Mathurin slowly shut his book and said:

"They were both bad sons; they have forsaken you."

The farmer did not seem to have heard him; turning to Rousille, he said gently, far more gently than was his wont: "Rousille, have a cup of coffee ready for me the first thing to-morrow morning. I will go and find out François." And accordingly at ten o'clock the next morning, the fourth day after Driot's departure, the farmer of La Fromentière alighted from the train at the station of La Roche-sur-Yon. The moment he set foot on the platform, he began looking for his son amongst the porters engaged in shutting the carriage doors, or taking the luggage from the van. Taller by a head than most of the passengers who were hurrying hither and thither, he would stop every ten paces to follow with his eyes some porter with young, full face like François. He wanted to see his son again, but was nervous at meeting him in so public a place. He, clad in his black cloth suit, with blue waistband, his new hat bound with velvet set well at the back of his head, free to come and go at his own time—he, the master of his working and leisure hours, felt a kind of shame at the thought that among that group of paid servants, hustled about by their superiors, clad in a uniform they had no right to exchange for ordinary clothes, was a Lumineau of La Fromentière.

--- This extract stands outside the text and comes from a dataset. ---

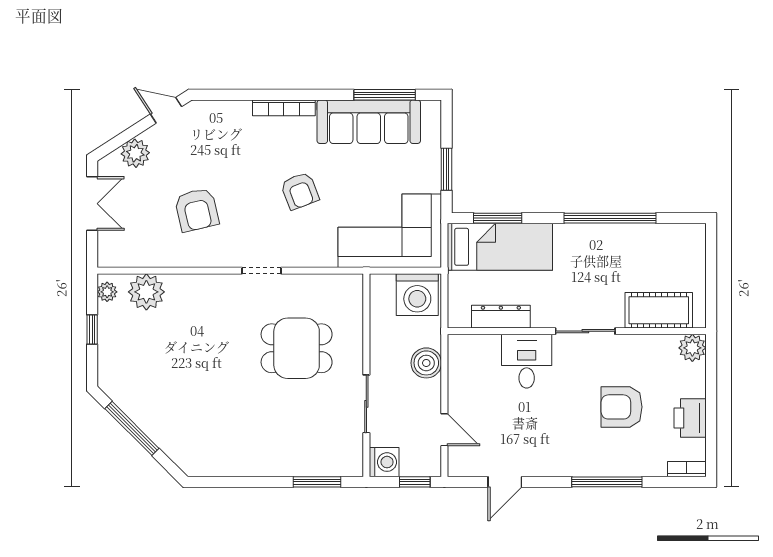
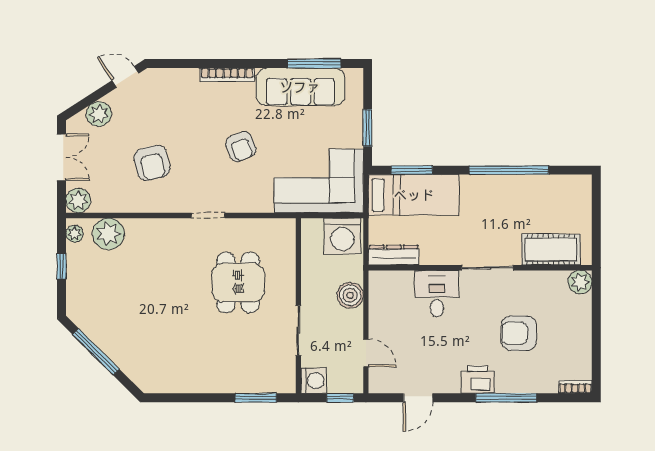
plant: (111, 253) -> (78, 200), added
dresser: (501, 317) -> (394, 255), moved
dining table: (297, 348) -> (238, 282), turned 90
printer: (690, 418) -> (477, 380), moved, turned 90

Not finding François on the platform, he was proceeding to a part of the line where carriages were uncoupled, and was watching a gang of men push a loaded truck along with their shoulders, thinking the while, "Why, they are doing the work of our oxen at home," when a voice called out:

"Hey! Where are you going?"

"To find my boy."

"Who is he?"

"You may perhaps know him," replied the farmer, touching the brim of his hat. "He is employed on the line; his name is François Lumineau."